*Prompt*:
Transcribe the data word for word, everything from the line containing "scientific name: Carex amplifolia" down to the line containing "catalogue / barcode: US 3156358", both of those lines included.

Data items:
-- begin --
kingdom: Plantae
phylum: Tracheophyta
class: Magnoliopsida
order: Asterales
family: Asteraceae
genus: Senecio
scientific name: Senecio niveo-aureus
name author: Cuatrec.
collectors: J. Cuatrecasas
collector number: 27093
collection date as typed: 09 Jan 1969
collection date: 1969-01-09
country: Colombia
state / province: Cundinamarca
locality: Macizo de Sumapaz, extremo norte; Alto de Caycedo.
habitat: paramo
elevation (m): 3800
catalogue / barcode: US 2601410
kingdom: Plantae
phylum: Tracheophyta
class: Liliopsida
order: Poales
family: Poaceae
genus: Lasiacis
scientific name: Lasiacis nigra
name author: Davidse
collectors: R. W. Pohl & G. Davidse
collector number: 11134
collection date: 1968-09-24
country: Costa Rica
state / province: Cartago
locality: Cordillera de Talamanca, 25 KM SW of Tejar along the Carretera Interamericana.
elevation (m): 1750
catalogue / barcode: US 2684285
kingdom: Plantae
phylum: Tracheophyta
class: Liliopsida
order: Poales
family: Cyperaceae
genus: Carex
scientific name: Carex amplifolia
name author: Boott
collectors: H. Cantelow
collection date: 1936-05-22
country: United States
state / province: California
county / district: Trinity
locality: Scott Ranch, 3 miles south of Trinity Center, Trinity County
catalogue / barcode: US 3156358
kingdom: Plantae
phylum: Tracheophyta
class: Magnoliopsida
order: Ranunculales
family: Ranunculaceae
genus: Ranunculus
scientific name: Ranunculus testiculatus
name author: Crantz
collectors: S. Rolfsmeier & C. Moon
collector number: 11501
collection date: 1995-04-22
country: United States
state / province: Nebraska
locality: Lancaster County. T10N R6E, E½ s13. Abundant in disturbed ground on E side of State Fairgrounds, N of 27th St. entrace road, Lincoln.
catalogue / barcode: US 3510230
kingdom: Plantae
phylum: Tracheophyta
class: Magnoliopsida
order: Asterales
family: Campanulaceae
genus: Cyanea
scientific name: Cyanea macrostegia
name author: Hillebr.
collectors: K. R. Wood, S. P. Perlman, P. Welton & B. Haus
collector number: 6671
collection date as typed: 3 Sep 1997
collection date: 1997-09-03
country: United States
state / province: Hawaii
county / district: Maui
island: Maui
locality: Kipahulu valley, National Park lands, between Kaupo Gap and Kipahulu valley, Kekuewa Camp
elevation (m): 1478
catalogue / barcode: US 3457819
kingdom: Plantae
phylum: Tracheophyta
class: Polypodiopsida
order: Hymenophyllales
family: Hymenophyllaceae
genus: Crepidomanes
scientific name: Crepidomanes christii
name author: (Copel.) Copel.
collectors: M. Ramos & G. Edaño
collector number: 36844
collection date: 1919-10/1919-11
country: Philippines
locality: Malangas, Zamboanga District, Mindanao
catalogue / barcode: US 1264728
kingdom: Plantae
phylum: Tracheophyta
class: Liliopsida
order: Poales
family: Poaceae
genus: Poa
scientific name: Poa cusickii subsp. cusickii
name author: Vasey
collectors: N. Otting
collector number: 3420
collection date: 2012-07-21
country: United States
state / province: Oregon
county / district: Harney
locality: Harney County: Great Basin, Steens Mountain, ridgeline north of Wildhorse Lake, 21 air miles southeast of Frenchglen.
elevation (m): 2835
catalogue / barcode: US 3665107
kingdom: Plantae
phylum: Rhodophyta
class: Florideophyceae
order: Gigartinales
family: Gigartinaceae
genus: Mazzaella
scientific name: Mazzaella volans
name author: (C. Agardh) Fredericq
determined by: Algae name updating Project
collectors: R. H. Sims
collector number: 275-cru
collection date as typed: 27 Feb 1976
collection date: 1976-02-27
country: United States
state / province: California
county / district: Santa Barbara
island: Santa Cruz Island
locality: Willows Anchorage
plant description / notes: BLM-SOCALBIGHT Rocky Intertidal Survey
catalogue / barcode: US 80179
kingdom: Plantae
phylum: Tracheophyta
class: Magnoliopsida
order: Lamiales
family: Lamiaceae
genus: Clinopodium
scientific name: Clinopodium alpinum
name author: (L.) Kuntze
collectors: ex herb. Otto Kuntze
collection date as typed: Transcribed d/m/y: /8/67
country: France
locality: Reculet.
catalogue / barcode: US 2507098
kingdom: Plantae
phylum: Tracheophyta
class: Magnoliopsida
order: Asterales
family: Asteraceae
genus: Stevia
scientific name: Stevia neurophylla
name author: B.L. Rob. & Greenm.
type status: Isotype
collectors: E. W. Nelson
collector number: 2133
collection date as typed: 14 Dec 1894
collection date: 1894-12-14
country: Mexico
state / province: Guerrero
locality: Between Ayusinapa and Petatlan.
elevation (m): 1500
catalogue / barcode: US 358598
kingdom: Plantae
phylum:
-- end --
*Response for this exercise*:
scientific name: Carex amplifolia
name author: Boott
collectors: H. Cantelow
collection date: 1936-05-22
country: United States
state / province: California
county / district: Trinity
locality: Scott Ranch, 3 miles south of Trinity Center, Trinity County
catalogue / barcode: US 3156358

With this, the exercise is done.